The following article is re-posted from one of our premier partners, Cedexis.

In this article Chris Haag, Cedexis’ VP of Operations, discusses one of the most difficult problems in employing an effective multi-platform traffic management solution — deciding when to make a change.

While the mechanics of a good traffic management platform are not easy to implement, such a solution is no better than the decision-making processes that sit behind it, analyzing current conditions and moving the levers that drive actual benefits for the customer.  If the brain behind that platform is unable to see through the noise and find the “signal” — the true actionable data — then the platform can’t provide maximum value, and in extreme cases could actually degrade performance.

A big part of being able to support such detailed decision making processes is the enormous amount of data that the Cedexis platform collects from all over the world — over 1 Billion samples a day.  Most importantly, this data is collected from the “last mile” — which means that it represents Real User Measurements (RUM), rather than older and less accurate server-to-server measurements.

At Highwinds, we use this information on a regular basis to help ensure that we are delivering the best service possible to our customers.  The graph below shows our recent performance in our largest market — the United States.  The “Multi-CDN Optimized” line is what customers can expect to see with a blended delivery approach using the Cedexis platform, and is typically achieved by selecting the best routes from top CDNs like Highwinds, Akamai, and others.

CDN response time

As you can see, the independent data from Cedexis validates the hard work that our engineering and operations teams perform daily, and gives us the confidence to truthfully assert to our customers that they’ve made a great choice with Highwinds.  We are a big believer in the Cedexis approach, due greatly to the extremely thoughtful focus that they place on this critical area.  We are proud to call them a partner, and have included their technology in our SelectPath CDN load balancing solution. If you’d like to know more about SelectPath or the Cedexis platform in general, please don’t hesitate to contact us today.

Signal from Noise: Handling outliers in Radar Data
Each day Cedexis receives upwards of a billion Radar measurements from a plethora of web browsers, tablets and mobile devices. We group these measurements into CIDR blocks based on the  Antonymous System Number (ASN) and country of origin, we see measurements from over 80,000 of these groupings.

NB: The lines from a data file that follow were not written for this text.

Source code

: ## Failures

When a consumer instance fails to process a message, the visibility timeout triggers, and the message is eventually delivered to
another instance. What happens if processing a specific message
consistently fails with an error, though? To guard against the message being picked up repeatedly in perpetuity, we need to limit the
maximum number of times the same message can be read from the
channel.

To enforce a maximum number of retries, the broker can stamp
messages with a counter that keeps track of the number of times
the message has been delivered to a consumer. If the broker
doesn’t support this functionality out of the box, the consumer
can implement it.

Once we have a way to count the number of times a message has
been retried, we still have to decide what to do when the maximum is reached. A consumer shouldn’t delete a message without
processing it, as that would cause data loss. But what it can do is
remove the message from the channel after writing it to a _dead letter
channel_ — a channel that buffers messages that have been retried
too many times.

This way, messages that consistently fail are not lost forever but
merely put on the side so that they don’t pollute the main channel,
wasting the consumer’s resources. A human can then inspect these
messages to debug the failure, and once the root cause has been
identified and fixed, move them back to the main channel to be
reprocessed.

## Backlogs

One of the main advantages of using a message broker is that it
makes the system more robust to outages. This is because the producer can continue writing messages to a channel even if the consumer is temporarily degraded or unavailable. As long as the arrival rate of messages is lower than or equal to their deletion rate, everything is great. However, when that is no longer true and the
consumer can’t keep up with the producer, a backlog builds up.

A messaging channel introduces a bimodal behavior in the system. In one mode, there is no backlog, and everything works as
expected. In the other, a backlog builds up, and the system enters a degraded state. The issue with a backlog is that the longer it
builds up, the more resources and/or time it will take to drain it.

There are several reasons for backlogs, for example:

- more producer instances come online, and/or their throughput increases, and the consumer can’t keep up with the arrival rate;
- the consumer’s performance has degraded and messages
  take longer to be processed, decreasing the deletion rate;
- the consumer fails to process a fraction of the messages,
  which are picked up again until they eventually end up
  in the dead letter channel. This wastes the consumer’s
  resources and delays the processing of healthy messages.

Even after grouping the measurements, the data is very noisy. Finding the signal in all that noise is key to delivering on the promise of latency based load balancing. For example, here is a graph of 5,000 seconds of raw Radar Measurements  (about 90 minutes) taken of two global CDNs in Australia from Telstra’s main ASN 1221. We’ll call them “Blue” and “Red”.  Blue has nodes in Australia and is usually strong there, Red has not yet built out an Australia presence. At the start of this graph Blue is having an outage affecting all of their Australian nodes, about 18,000 seconds in their Australian Point of Presence comes back on line.

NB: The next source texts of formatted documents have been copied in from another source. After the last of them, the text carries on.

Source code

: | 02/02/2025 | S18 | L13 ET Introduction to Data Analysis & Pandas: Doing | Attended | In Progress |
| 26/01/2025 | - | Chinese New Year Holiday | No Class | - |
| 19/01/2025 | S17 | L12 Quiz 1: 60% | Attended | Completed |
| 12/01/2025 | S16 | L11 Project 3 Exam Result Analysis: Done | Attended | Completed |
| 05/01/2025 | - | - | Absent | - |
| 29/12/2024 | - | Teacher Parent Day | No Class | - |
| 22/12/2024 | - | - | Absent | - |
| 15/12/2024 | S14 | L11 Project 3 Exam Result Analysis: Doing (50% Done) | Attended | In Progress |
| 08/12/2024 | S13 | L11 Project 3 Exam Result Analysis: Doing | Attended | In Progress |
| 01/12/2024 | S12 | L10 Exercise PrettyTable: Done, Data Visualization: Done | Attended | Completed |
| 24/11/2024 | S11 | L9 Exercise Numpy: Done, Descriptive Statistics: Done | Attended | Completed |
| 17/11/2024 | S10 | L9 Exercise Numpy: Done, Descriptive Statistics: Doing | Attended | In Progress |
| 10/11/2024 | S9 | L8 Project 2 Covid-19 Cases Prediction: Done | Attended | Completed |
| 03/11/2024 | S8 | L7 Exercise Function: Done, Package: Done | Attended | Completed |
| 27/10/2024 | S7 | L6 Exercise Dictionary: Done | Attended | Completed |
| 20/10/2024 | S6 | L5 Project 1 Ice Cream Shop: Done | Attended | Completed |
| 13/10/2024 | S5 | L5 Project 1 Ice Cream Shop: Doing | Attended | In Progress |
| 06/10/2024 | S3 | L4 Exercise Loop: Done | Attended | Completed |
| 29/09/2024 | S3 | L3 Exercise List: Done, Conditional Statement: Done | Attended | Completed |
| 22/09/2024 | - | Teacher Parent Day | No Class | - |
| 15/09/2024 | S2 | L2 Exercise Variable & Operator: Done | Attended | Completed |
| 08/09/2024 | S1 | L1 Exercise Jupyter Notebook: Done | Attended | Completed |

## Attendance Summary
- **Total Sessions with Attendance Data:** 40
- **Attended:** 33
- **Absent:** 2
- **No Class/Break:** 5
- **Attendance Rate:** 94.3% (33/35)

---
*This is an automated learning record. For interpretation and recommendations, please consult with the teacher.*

The Y axis is HTTP Round Trip Time for a 50 byte object in milliseconds

The X axis is in seconds

Cedexis highwinds 1

To the human eye, it is quite clear that you are better off serving your content from Red and then switching to Blue about half way through. Like a lot of problems, the human eye turns out to make easy what computational algorithms find challenging.  Successful latency-based load balancing requires real-time, big data processing. There are plenty of ways to process these data in a manner which delivers suboptimal results. For example, what if we employ a moving average with an exponential decay.

Note: This graph encompasses 8 hours of data including the 90 minutes shown above:

Cedexis highwinds 2

This approach is closer, but due to all the outliers inherent in taking Real User Measurements, your Load Balancer will frequently choose Blue erroneously in the first 2/3rd of this graph and even after Blue fixes their issues, Blue’s moving average jumps up and you’ll choose Red even when Blue is clearly better. Worse, this approach will cause you to frequently switch between CDNs when the switching offers no value. Increasing the chance of a cache miss without directing the consumer to a better performing CDN.

Cedexis has been working on this problem for more than three years. Here is what our current, best algorithm makes of these data and corresponds to the decisions our customers made during this time period.

Cedexis Highwinds 3

With the noise removed we can see that there are short time periods when Blue is the right choice even before their Australian PoP comes back on line.

Thanks to Cedexis’s data handling, OpenMix has seen through the noise, only reacting to statistically significant outperformance by Blue. It is also interesting that Blue appears to have had some short issues even after fixing the larger problem. Cedexis customers have the benefit of our real-time, big data processing and sleep well knowing that we’ll always send their web visitors to the best possible CDN even during rapidly changing conditions.